Court Opinion

ID: 7999177
Source: CourtListenerOpinion
Date Created: 2022-09-09 01:47:49.509768+00
Date Added: 2024-06-11T16:35:39.449122
License: Public Domain

Scott, Judge,
delivered the opinion of the court.
1. The question presented by this record is, whether if the plaintiff in an action in the nature of ejectment dies, the suit *35can be revived in the name of the heirs or devisees ? The action of ejectment has been the only form of mixed or real action in which the title to lands has been tried in this state. The'4th section of the 5th article, Revised Code 1845, which is but a copy of a former law, enacts that, when there is but one plaintiff in an action, and he shall die before final judgment, such action shall not thereby be abated, if it might be originally prosecuted by the heirs, devisees, executors or administrators of such plaintiff; but such of them as might prosecute the same cause of action originally, may continue such suit upon the order of the court substituting them as plaintiffs therein.
The 9th section of the 3d article of the act of 1849, declares that no action shall abate by death, marriage, or other disability of a party, or by the transfer of any interest therein, if the cause of action survives or continues. This provision, it is conceived, does not in any wise affect the former one. If the cause of action survives or continues, it may be revived.
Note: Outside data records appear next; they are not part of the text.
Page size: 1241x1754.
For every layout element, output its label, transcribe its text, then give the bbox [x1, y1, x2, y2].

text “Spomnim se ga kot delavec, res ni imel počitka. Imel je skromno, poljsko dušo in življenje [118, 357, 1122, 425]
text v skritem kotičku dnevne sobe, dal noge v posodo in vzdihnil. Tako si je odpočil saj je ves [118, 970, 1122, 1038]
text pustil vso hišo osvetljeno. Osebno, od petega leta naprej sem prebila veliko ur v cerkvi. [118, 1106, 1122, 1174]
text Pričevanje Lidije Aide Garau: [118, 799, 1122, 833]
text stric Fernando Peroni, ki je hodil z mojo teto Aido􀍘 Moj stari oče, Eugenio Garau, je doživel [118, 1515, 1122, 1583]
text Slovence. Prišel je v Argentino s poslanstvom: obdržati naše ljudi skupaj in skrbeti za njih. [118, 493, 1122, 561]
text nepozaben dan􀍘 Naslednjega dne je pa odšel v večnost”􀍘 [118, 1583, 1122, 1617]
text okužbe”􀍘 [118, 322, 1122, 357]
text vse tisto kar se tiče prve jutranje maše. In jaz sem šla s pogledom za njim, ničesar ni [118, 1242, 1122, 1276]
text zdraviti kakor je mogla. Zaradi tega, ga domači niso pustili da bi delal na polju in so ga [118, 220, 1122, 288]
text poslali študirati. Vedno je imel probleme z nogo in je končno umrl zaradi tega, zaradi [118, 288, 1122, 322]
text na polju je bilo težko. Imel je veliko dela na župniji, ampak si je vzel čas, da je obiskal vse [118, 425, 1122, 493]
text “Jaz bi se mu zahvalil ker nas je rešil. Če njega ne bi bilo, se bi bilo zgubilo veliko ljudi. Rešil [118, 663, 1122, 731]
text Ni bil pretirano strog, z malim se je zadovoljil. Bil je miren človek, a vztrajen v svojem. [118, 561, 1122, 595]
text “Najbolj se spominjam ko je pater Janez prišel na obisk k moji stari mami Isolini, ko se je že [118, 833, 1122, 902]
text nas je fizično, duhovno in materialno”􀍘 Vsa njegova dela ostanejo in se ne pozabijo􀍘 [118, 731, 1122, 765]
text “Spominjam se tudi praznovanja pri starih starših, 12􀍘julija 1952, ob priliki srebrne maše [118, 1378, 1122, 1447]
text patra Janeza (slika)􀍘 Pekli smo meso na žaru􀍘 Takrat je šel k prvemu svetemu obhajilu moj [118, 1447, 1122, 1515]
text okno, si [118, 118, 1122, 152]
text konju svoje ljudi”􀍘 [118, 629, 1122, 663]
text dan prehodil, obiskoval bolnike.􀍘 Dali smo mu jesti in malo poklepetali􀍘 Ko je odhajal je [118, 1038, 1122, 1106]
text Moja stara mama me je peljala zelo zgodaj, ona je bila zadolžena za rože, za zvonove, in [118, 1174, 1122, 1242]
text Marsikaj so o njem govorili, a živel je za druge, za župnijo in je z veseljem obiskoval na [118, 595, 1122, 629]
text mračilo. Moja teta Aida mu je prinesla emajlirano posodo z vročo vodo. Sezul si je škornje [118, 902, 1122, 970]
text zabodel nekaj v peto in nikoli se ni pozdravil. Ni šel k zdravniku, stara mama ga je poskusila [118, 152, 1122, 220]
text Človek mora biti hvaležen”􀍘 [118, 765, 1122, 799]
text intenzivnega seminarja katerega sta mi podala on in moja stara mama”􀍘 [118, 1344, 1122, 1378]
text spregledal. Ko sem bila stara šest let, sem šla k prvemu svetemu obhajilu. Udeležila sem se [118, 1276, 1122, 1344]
The provision in the New York code is the same as ours, and under it the courts have held, that actions in the nature of ejectment may be continued against the heirs of the defendant, upon his death, they claiming to have succeeded to his rights. Waldorph v. Bortle, 4 How. 358.
2. There is no doubt that a party may be substituted on motion, but it must be on the voluntary appearance of the adverse original party, or after the service upon such party of a scire facias. Art. 5, sec. 16, R. C. 1845. The code is silent as to notice to the adverse party in making orders for the revival of suits. In the absence of such a provision, we must take the old law still to be the rule. Indeed, if the former law was looked upon as repealed, yet it would be against the first principles of justice to permit one party, without the consent or notice to the other party, to take a step in a cause which might defeat his adversary’s action. The opposite party has a right to be heard on the motion. He may contest the fact on which it is founded, and without his consent, which is signified by his *36voluntary appearance of record or notice to him, the court has no authority to take a step which may prove fatal to his rights.
3. The 18th section of the 5th article of the revised code of 1845 enacts, no scire facias, for the purpose of substituting a person as plaintiff or defendant in any suit, in the place of the original, shall be sued out after the expiration of the third day of the second term next after the term in which the death or disability of the original party shall be stated upon the record. This provision is considered as still in force, and as the motion for a revival was not made within the time within which a scire facias might issue, and as the opposite party did not consent, the motion for the revival in the names of the devisees was properly overruled. With the concurrence of the other judges, the judgment will be affirmed.